During The Blade's 14-week school stock contest, every team hopes to be in the running for the top spot.
But last week the "$Maker$" team from Fassett Middle School in Oregon used running to reach first place. The seven-member team of eighth-grade math students is the only one that selected the Finish Line, a retail chain specializing in athletic shoes.
Finish Line's stock gained 20 percent last week - to $6.69 a share - rocketing the team from third place to first with an imaginary portfolio of $49,021.57, up nearly 10 percent for the week. The team's other three stocks are Google Inc., Dick's Sporting Goods Inc., and World Wrestling Entertainment Inc.
Teacher Lynn Medlen said before the contest there was haggling over choosing Finish Line. "We didn't know if that was going to be a good one or not. The kids debated where would they shop, what would they do, and how they would it do in the current economy," she said.
"But this is a class of all boys. Some who are athletes are into running," Ms. Medlen said. "They knew that track season was com-ing up and that people would be buying [athletic] shoes."
Matt Faltys, vice president and portfolio management director for Fifth Third Bank, which is tabulating the results and co-sponsoring the contest with The Blade's Newspaper in Education program, said Finish Line's earnings came out last week and beat analysts' estimates, causing its stock to rise.
The second and third place teams, the "CoD" team from St.

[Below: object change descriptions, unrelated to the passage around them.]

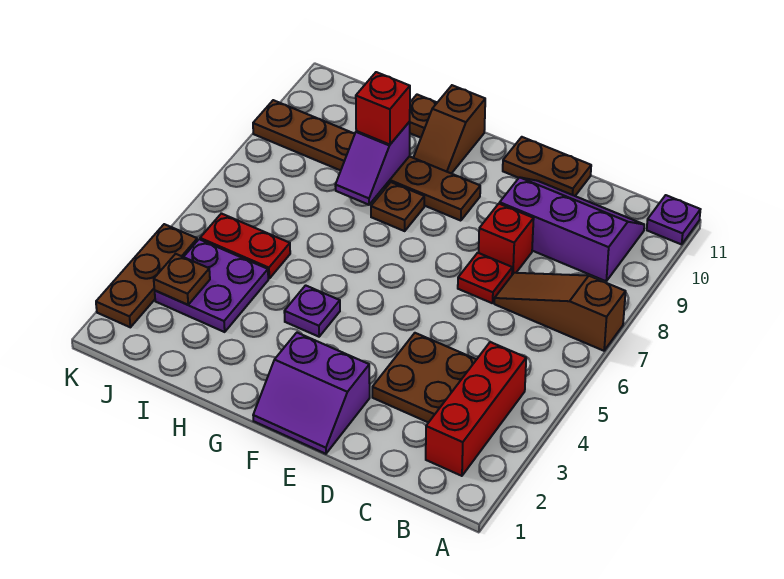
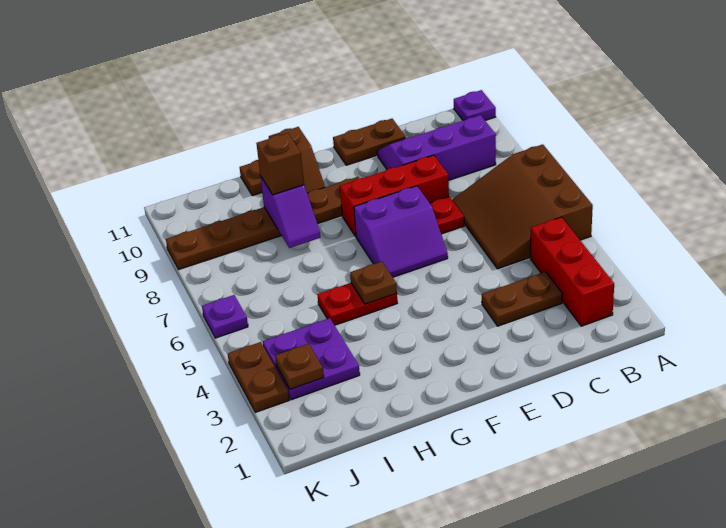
brown slope A7:C7 level 1 top A -> brown slope A5:C7 level 1 top A
brown plate C3:D4 level 1 -> brown plate C3:D3 level 1
red brick D8 level 1 -> red brick D8:F8 level 1
purple slope E1:F2 level 1 top 2 -> purple slope E6:F7 level 1 top 7
purple plate G4 level 1 -> purple plate K6 level 1
brown plate G8 level 1 -> brown plate G5 level 2
red brick H9 level 3 -> brown brick H9 level 3
red plate I5:J5 level 1 -> red plate G5:H5 level 1
brown plate K2:K4 level 1 -> brown plate K3:K4 level 1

Joan of Arc school and "Wlfpal$" from Luckey Elementary, respectively, did well for the week, Mr. Faltys said. CoD's portfolio was up to $48,953.51 and Wlfpal$'s was $47,511.10
A total of 1,150 students and 101 teams from 26 schools are participating. Each team started with an imaginary $40,000 divided evenly among four stocks they chose with a value of at least $5 each. The team whose portfolio grows the most by May 1 when the contest ends wins.
First place earns $500, split between the team and its school; second place gets $250 for the school, and third place gets $100 for the school.
With five weeks left, 63 teams have portfolios in the black, which is remarkable, Mr. Faltys said. "For the week, the S&P 500 was up 6.21 percent, and 68 teams beat the S&P. That's pretty good," he said.